[Text shown — start]

My off The Grid Coffee Options

James over a SurvivalPunk wrote up his method for off the grid coffee, and while his works fine, I decided I wanted to express my method too. (He does seem to bring out the competitor in me, and I’m thankful for his prodding and motivation. Thanks Bro!)

I  could purchase a 12v coffee maker to use off my solar system that I’ve installed, but if I’m running off my 12v system, power would be precious, and I’d not want to waste it on coffee, not matter how unhappy the wife would be. There are dozens of methods, gadgets, and bits of gear to help you make a cup off coffee where there is no power – percolators, solar concept setups, instant coffee, and my favorites, the Bodum French Press and the Teavana Perfect Teamaker.

The Bodum French Press uses manual pressure, while the Teavana Perfect Teamaker uses gravity to strain out the solids, be it tea or coffee. I’ve used both quite a bit, and only prefer the Teavana Perfect Teamaker because it eliminates a step. Both provide me with a cuppa Joe (or tea) with only the addition being hot water.

[Text shown — finish]
[Record set — start]

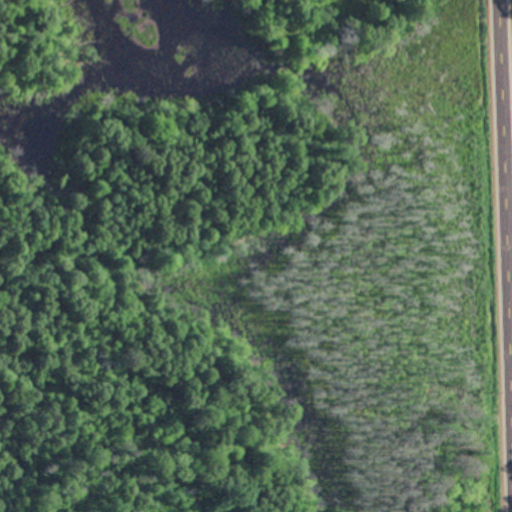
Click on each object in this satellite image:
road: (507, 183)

[Record set — finish]
[Record set — start]

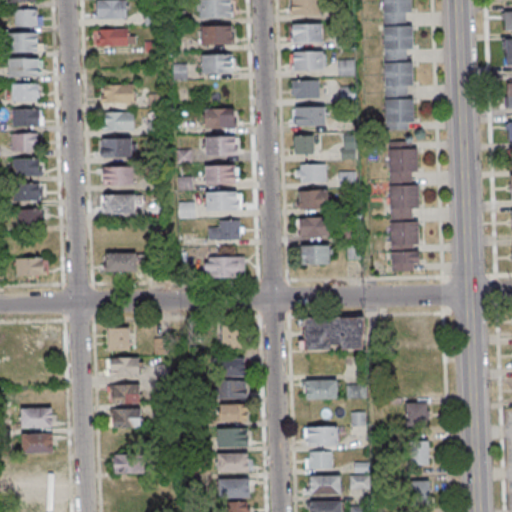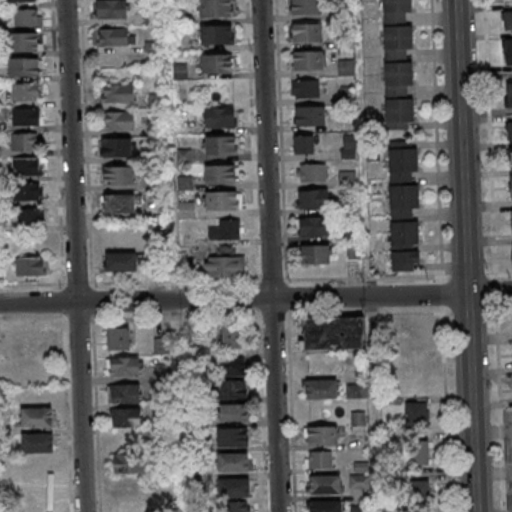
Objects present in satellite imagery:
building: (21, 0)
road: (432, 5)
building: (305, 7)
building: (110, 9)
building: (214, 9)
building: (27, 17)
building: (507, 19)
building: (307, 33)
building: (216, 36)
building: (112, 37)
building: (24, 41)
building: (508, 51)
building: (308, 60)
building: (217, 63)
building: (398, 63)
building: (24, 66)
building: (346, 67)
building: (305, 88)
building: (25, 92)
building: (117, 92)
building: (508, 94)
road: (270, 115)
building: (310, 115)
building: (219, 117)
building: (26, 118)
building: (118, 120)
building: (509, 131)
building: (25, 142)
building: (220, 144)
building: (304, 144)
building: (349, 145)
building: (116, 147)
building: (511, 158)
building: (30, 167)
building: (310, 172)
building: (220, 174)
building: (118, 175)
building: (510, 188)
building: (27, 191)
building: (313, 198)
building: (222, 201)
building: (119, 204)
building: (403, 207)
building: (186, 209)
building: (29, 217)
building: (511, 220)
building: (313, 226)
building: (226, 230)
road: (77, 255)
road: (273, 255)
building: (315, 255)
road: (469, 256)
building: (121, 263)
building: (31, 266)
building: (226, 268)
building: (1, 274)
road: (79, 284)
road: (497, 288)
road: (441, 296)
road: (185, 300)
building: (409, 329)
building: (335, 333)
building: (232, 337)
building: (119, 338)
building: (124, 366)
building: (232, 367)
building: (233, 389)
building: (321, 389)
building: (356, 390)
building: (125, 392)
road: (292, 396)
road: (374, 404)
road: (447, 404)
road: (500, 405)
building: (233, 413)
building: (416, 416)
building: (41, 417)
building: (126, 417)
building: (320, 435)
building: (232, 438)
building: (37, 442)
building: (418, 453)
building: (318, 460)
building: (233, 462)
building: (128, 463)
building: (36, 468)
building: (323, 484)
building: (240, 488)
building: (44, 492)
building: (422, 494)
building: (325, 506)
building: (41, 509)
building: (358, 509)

[Record set — finish]
[Record set — start]

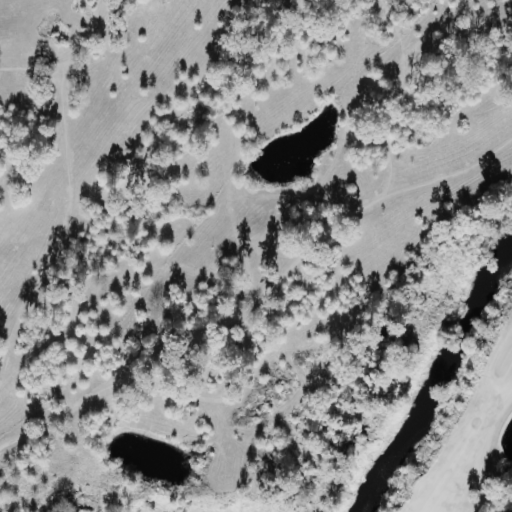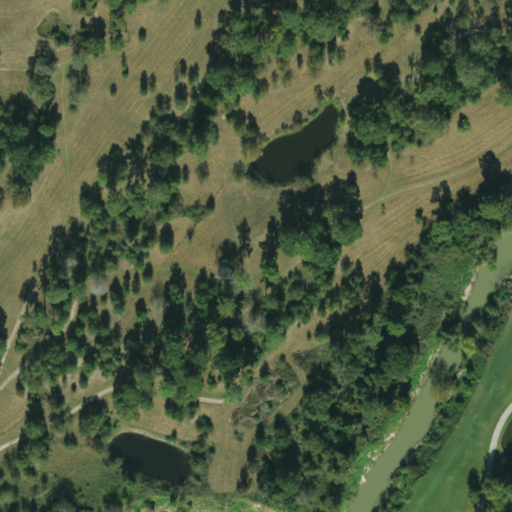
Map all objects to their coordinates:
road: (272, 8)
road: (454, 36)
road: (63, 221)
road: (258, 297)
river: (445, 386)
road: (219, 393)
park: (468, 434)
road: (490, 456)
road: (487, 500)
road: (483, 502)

[Record set — finish]

## About this task
Repeat the passage of the off-grid coffee post above word for word, beginning at "James over a" and stopping after "motivation. Thanks Bro!)".

## Answer to this task
James over a SurvivalPunk wrote up his method for off the grid coffee, and while his works fine, I decided I wanted to express my method too. (He does seem to bring out the competitor in me, and I’m thankful for his prodding and motivation. Thanks Bro!)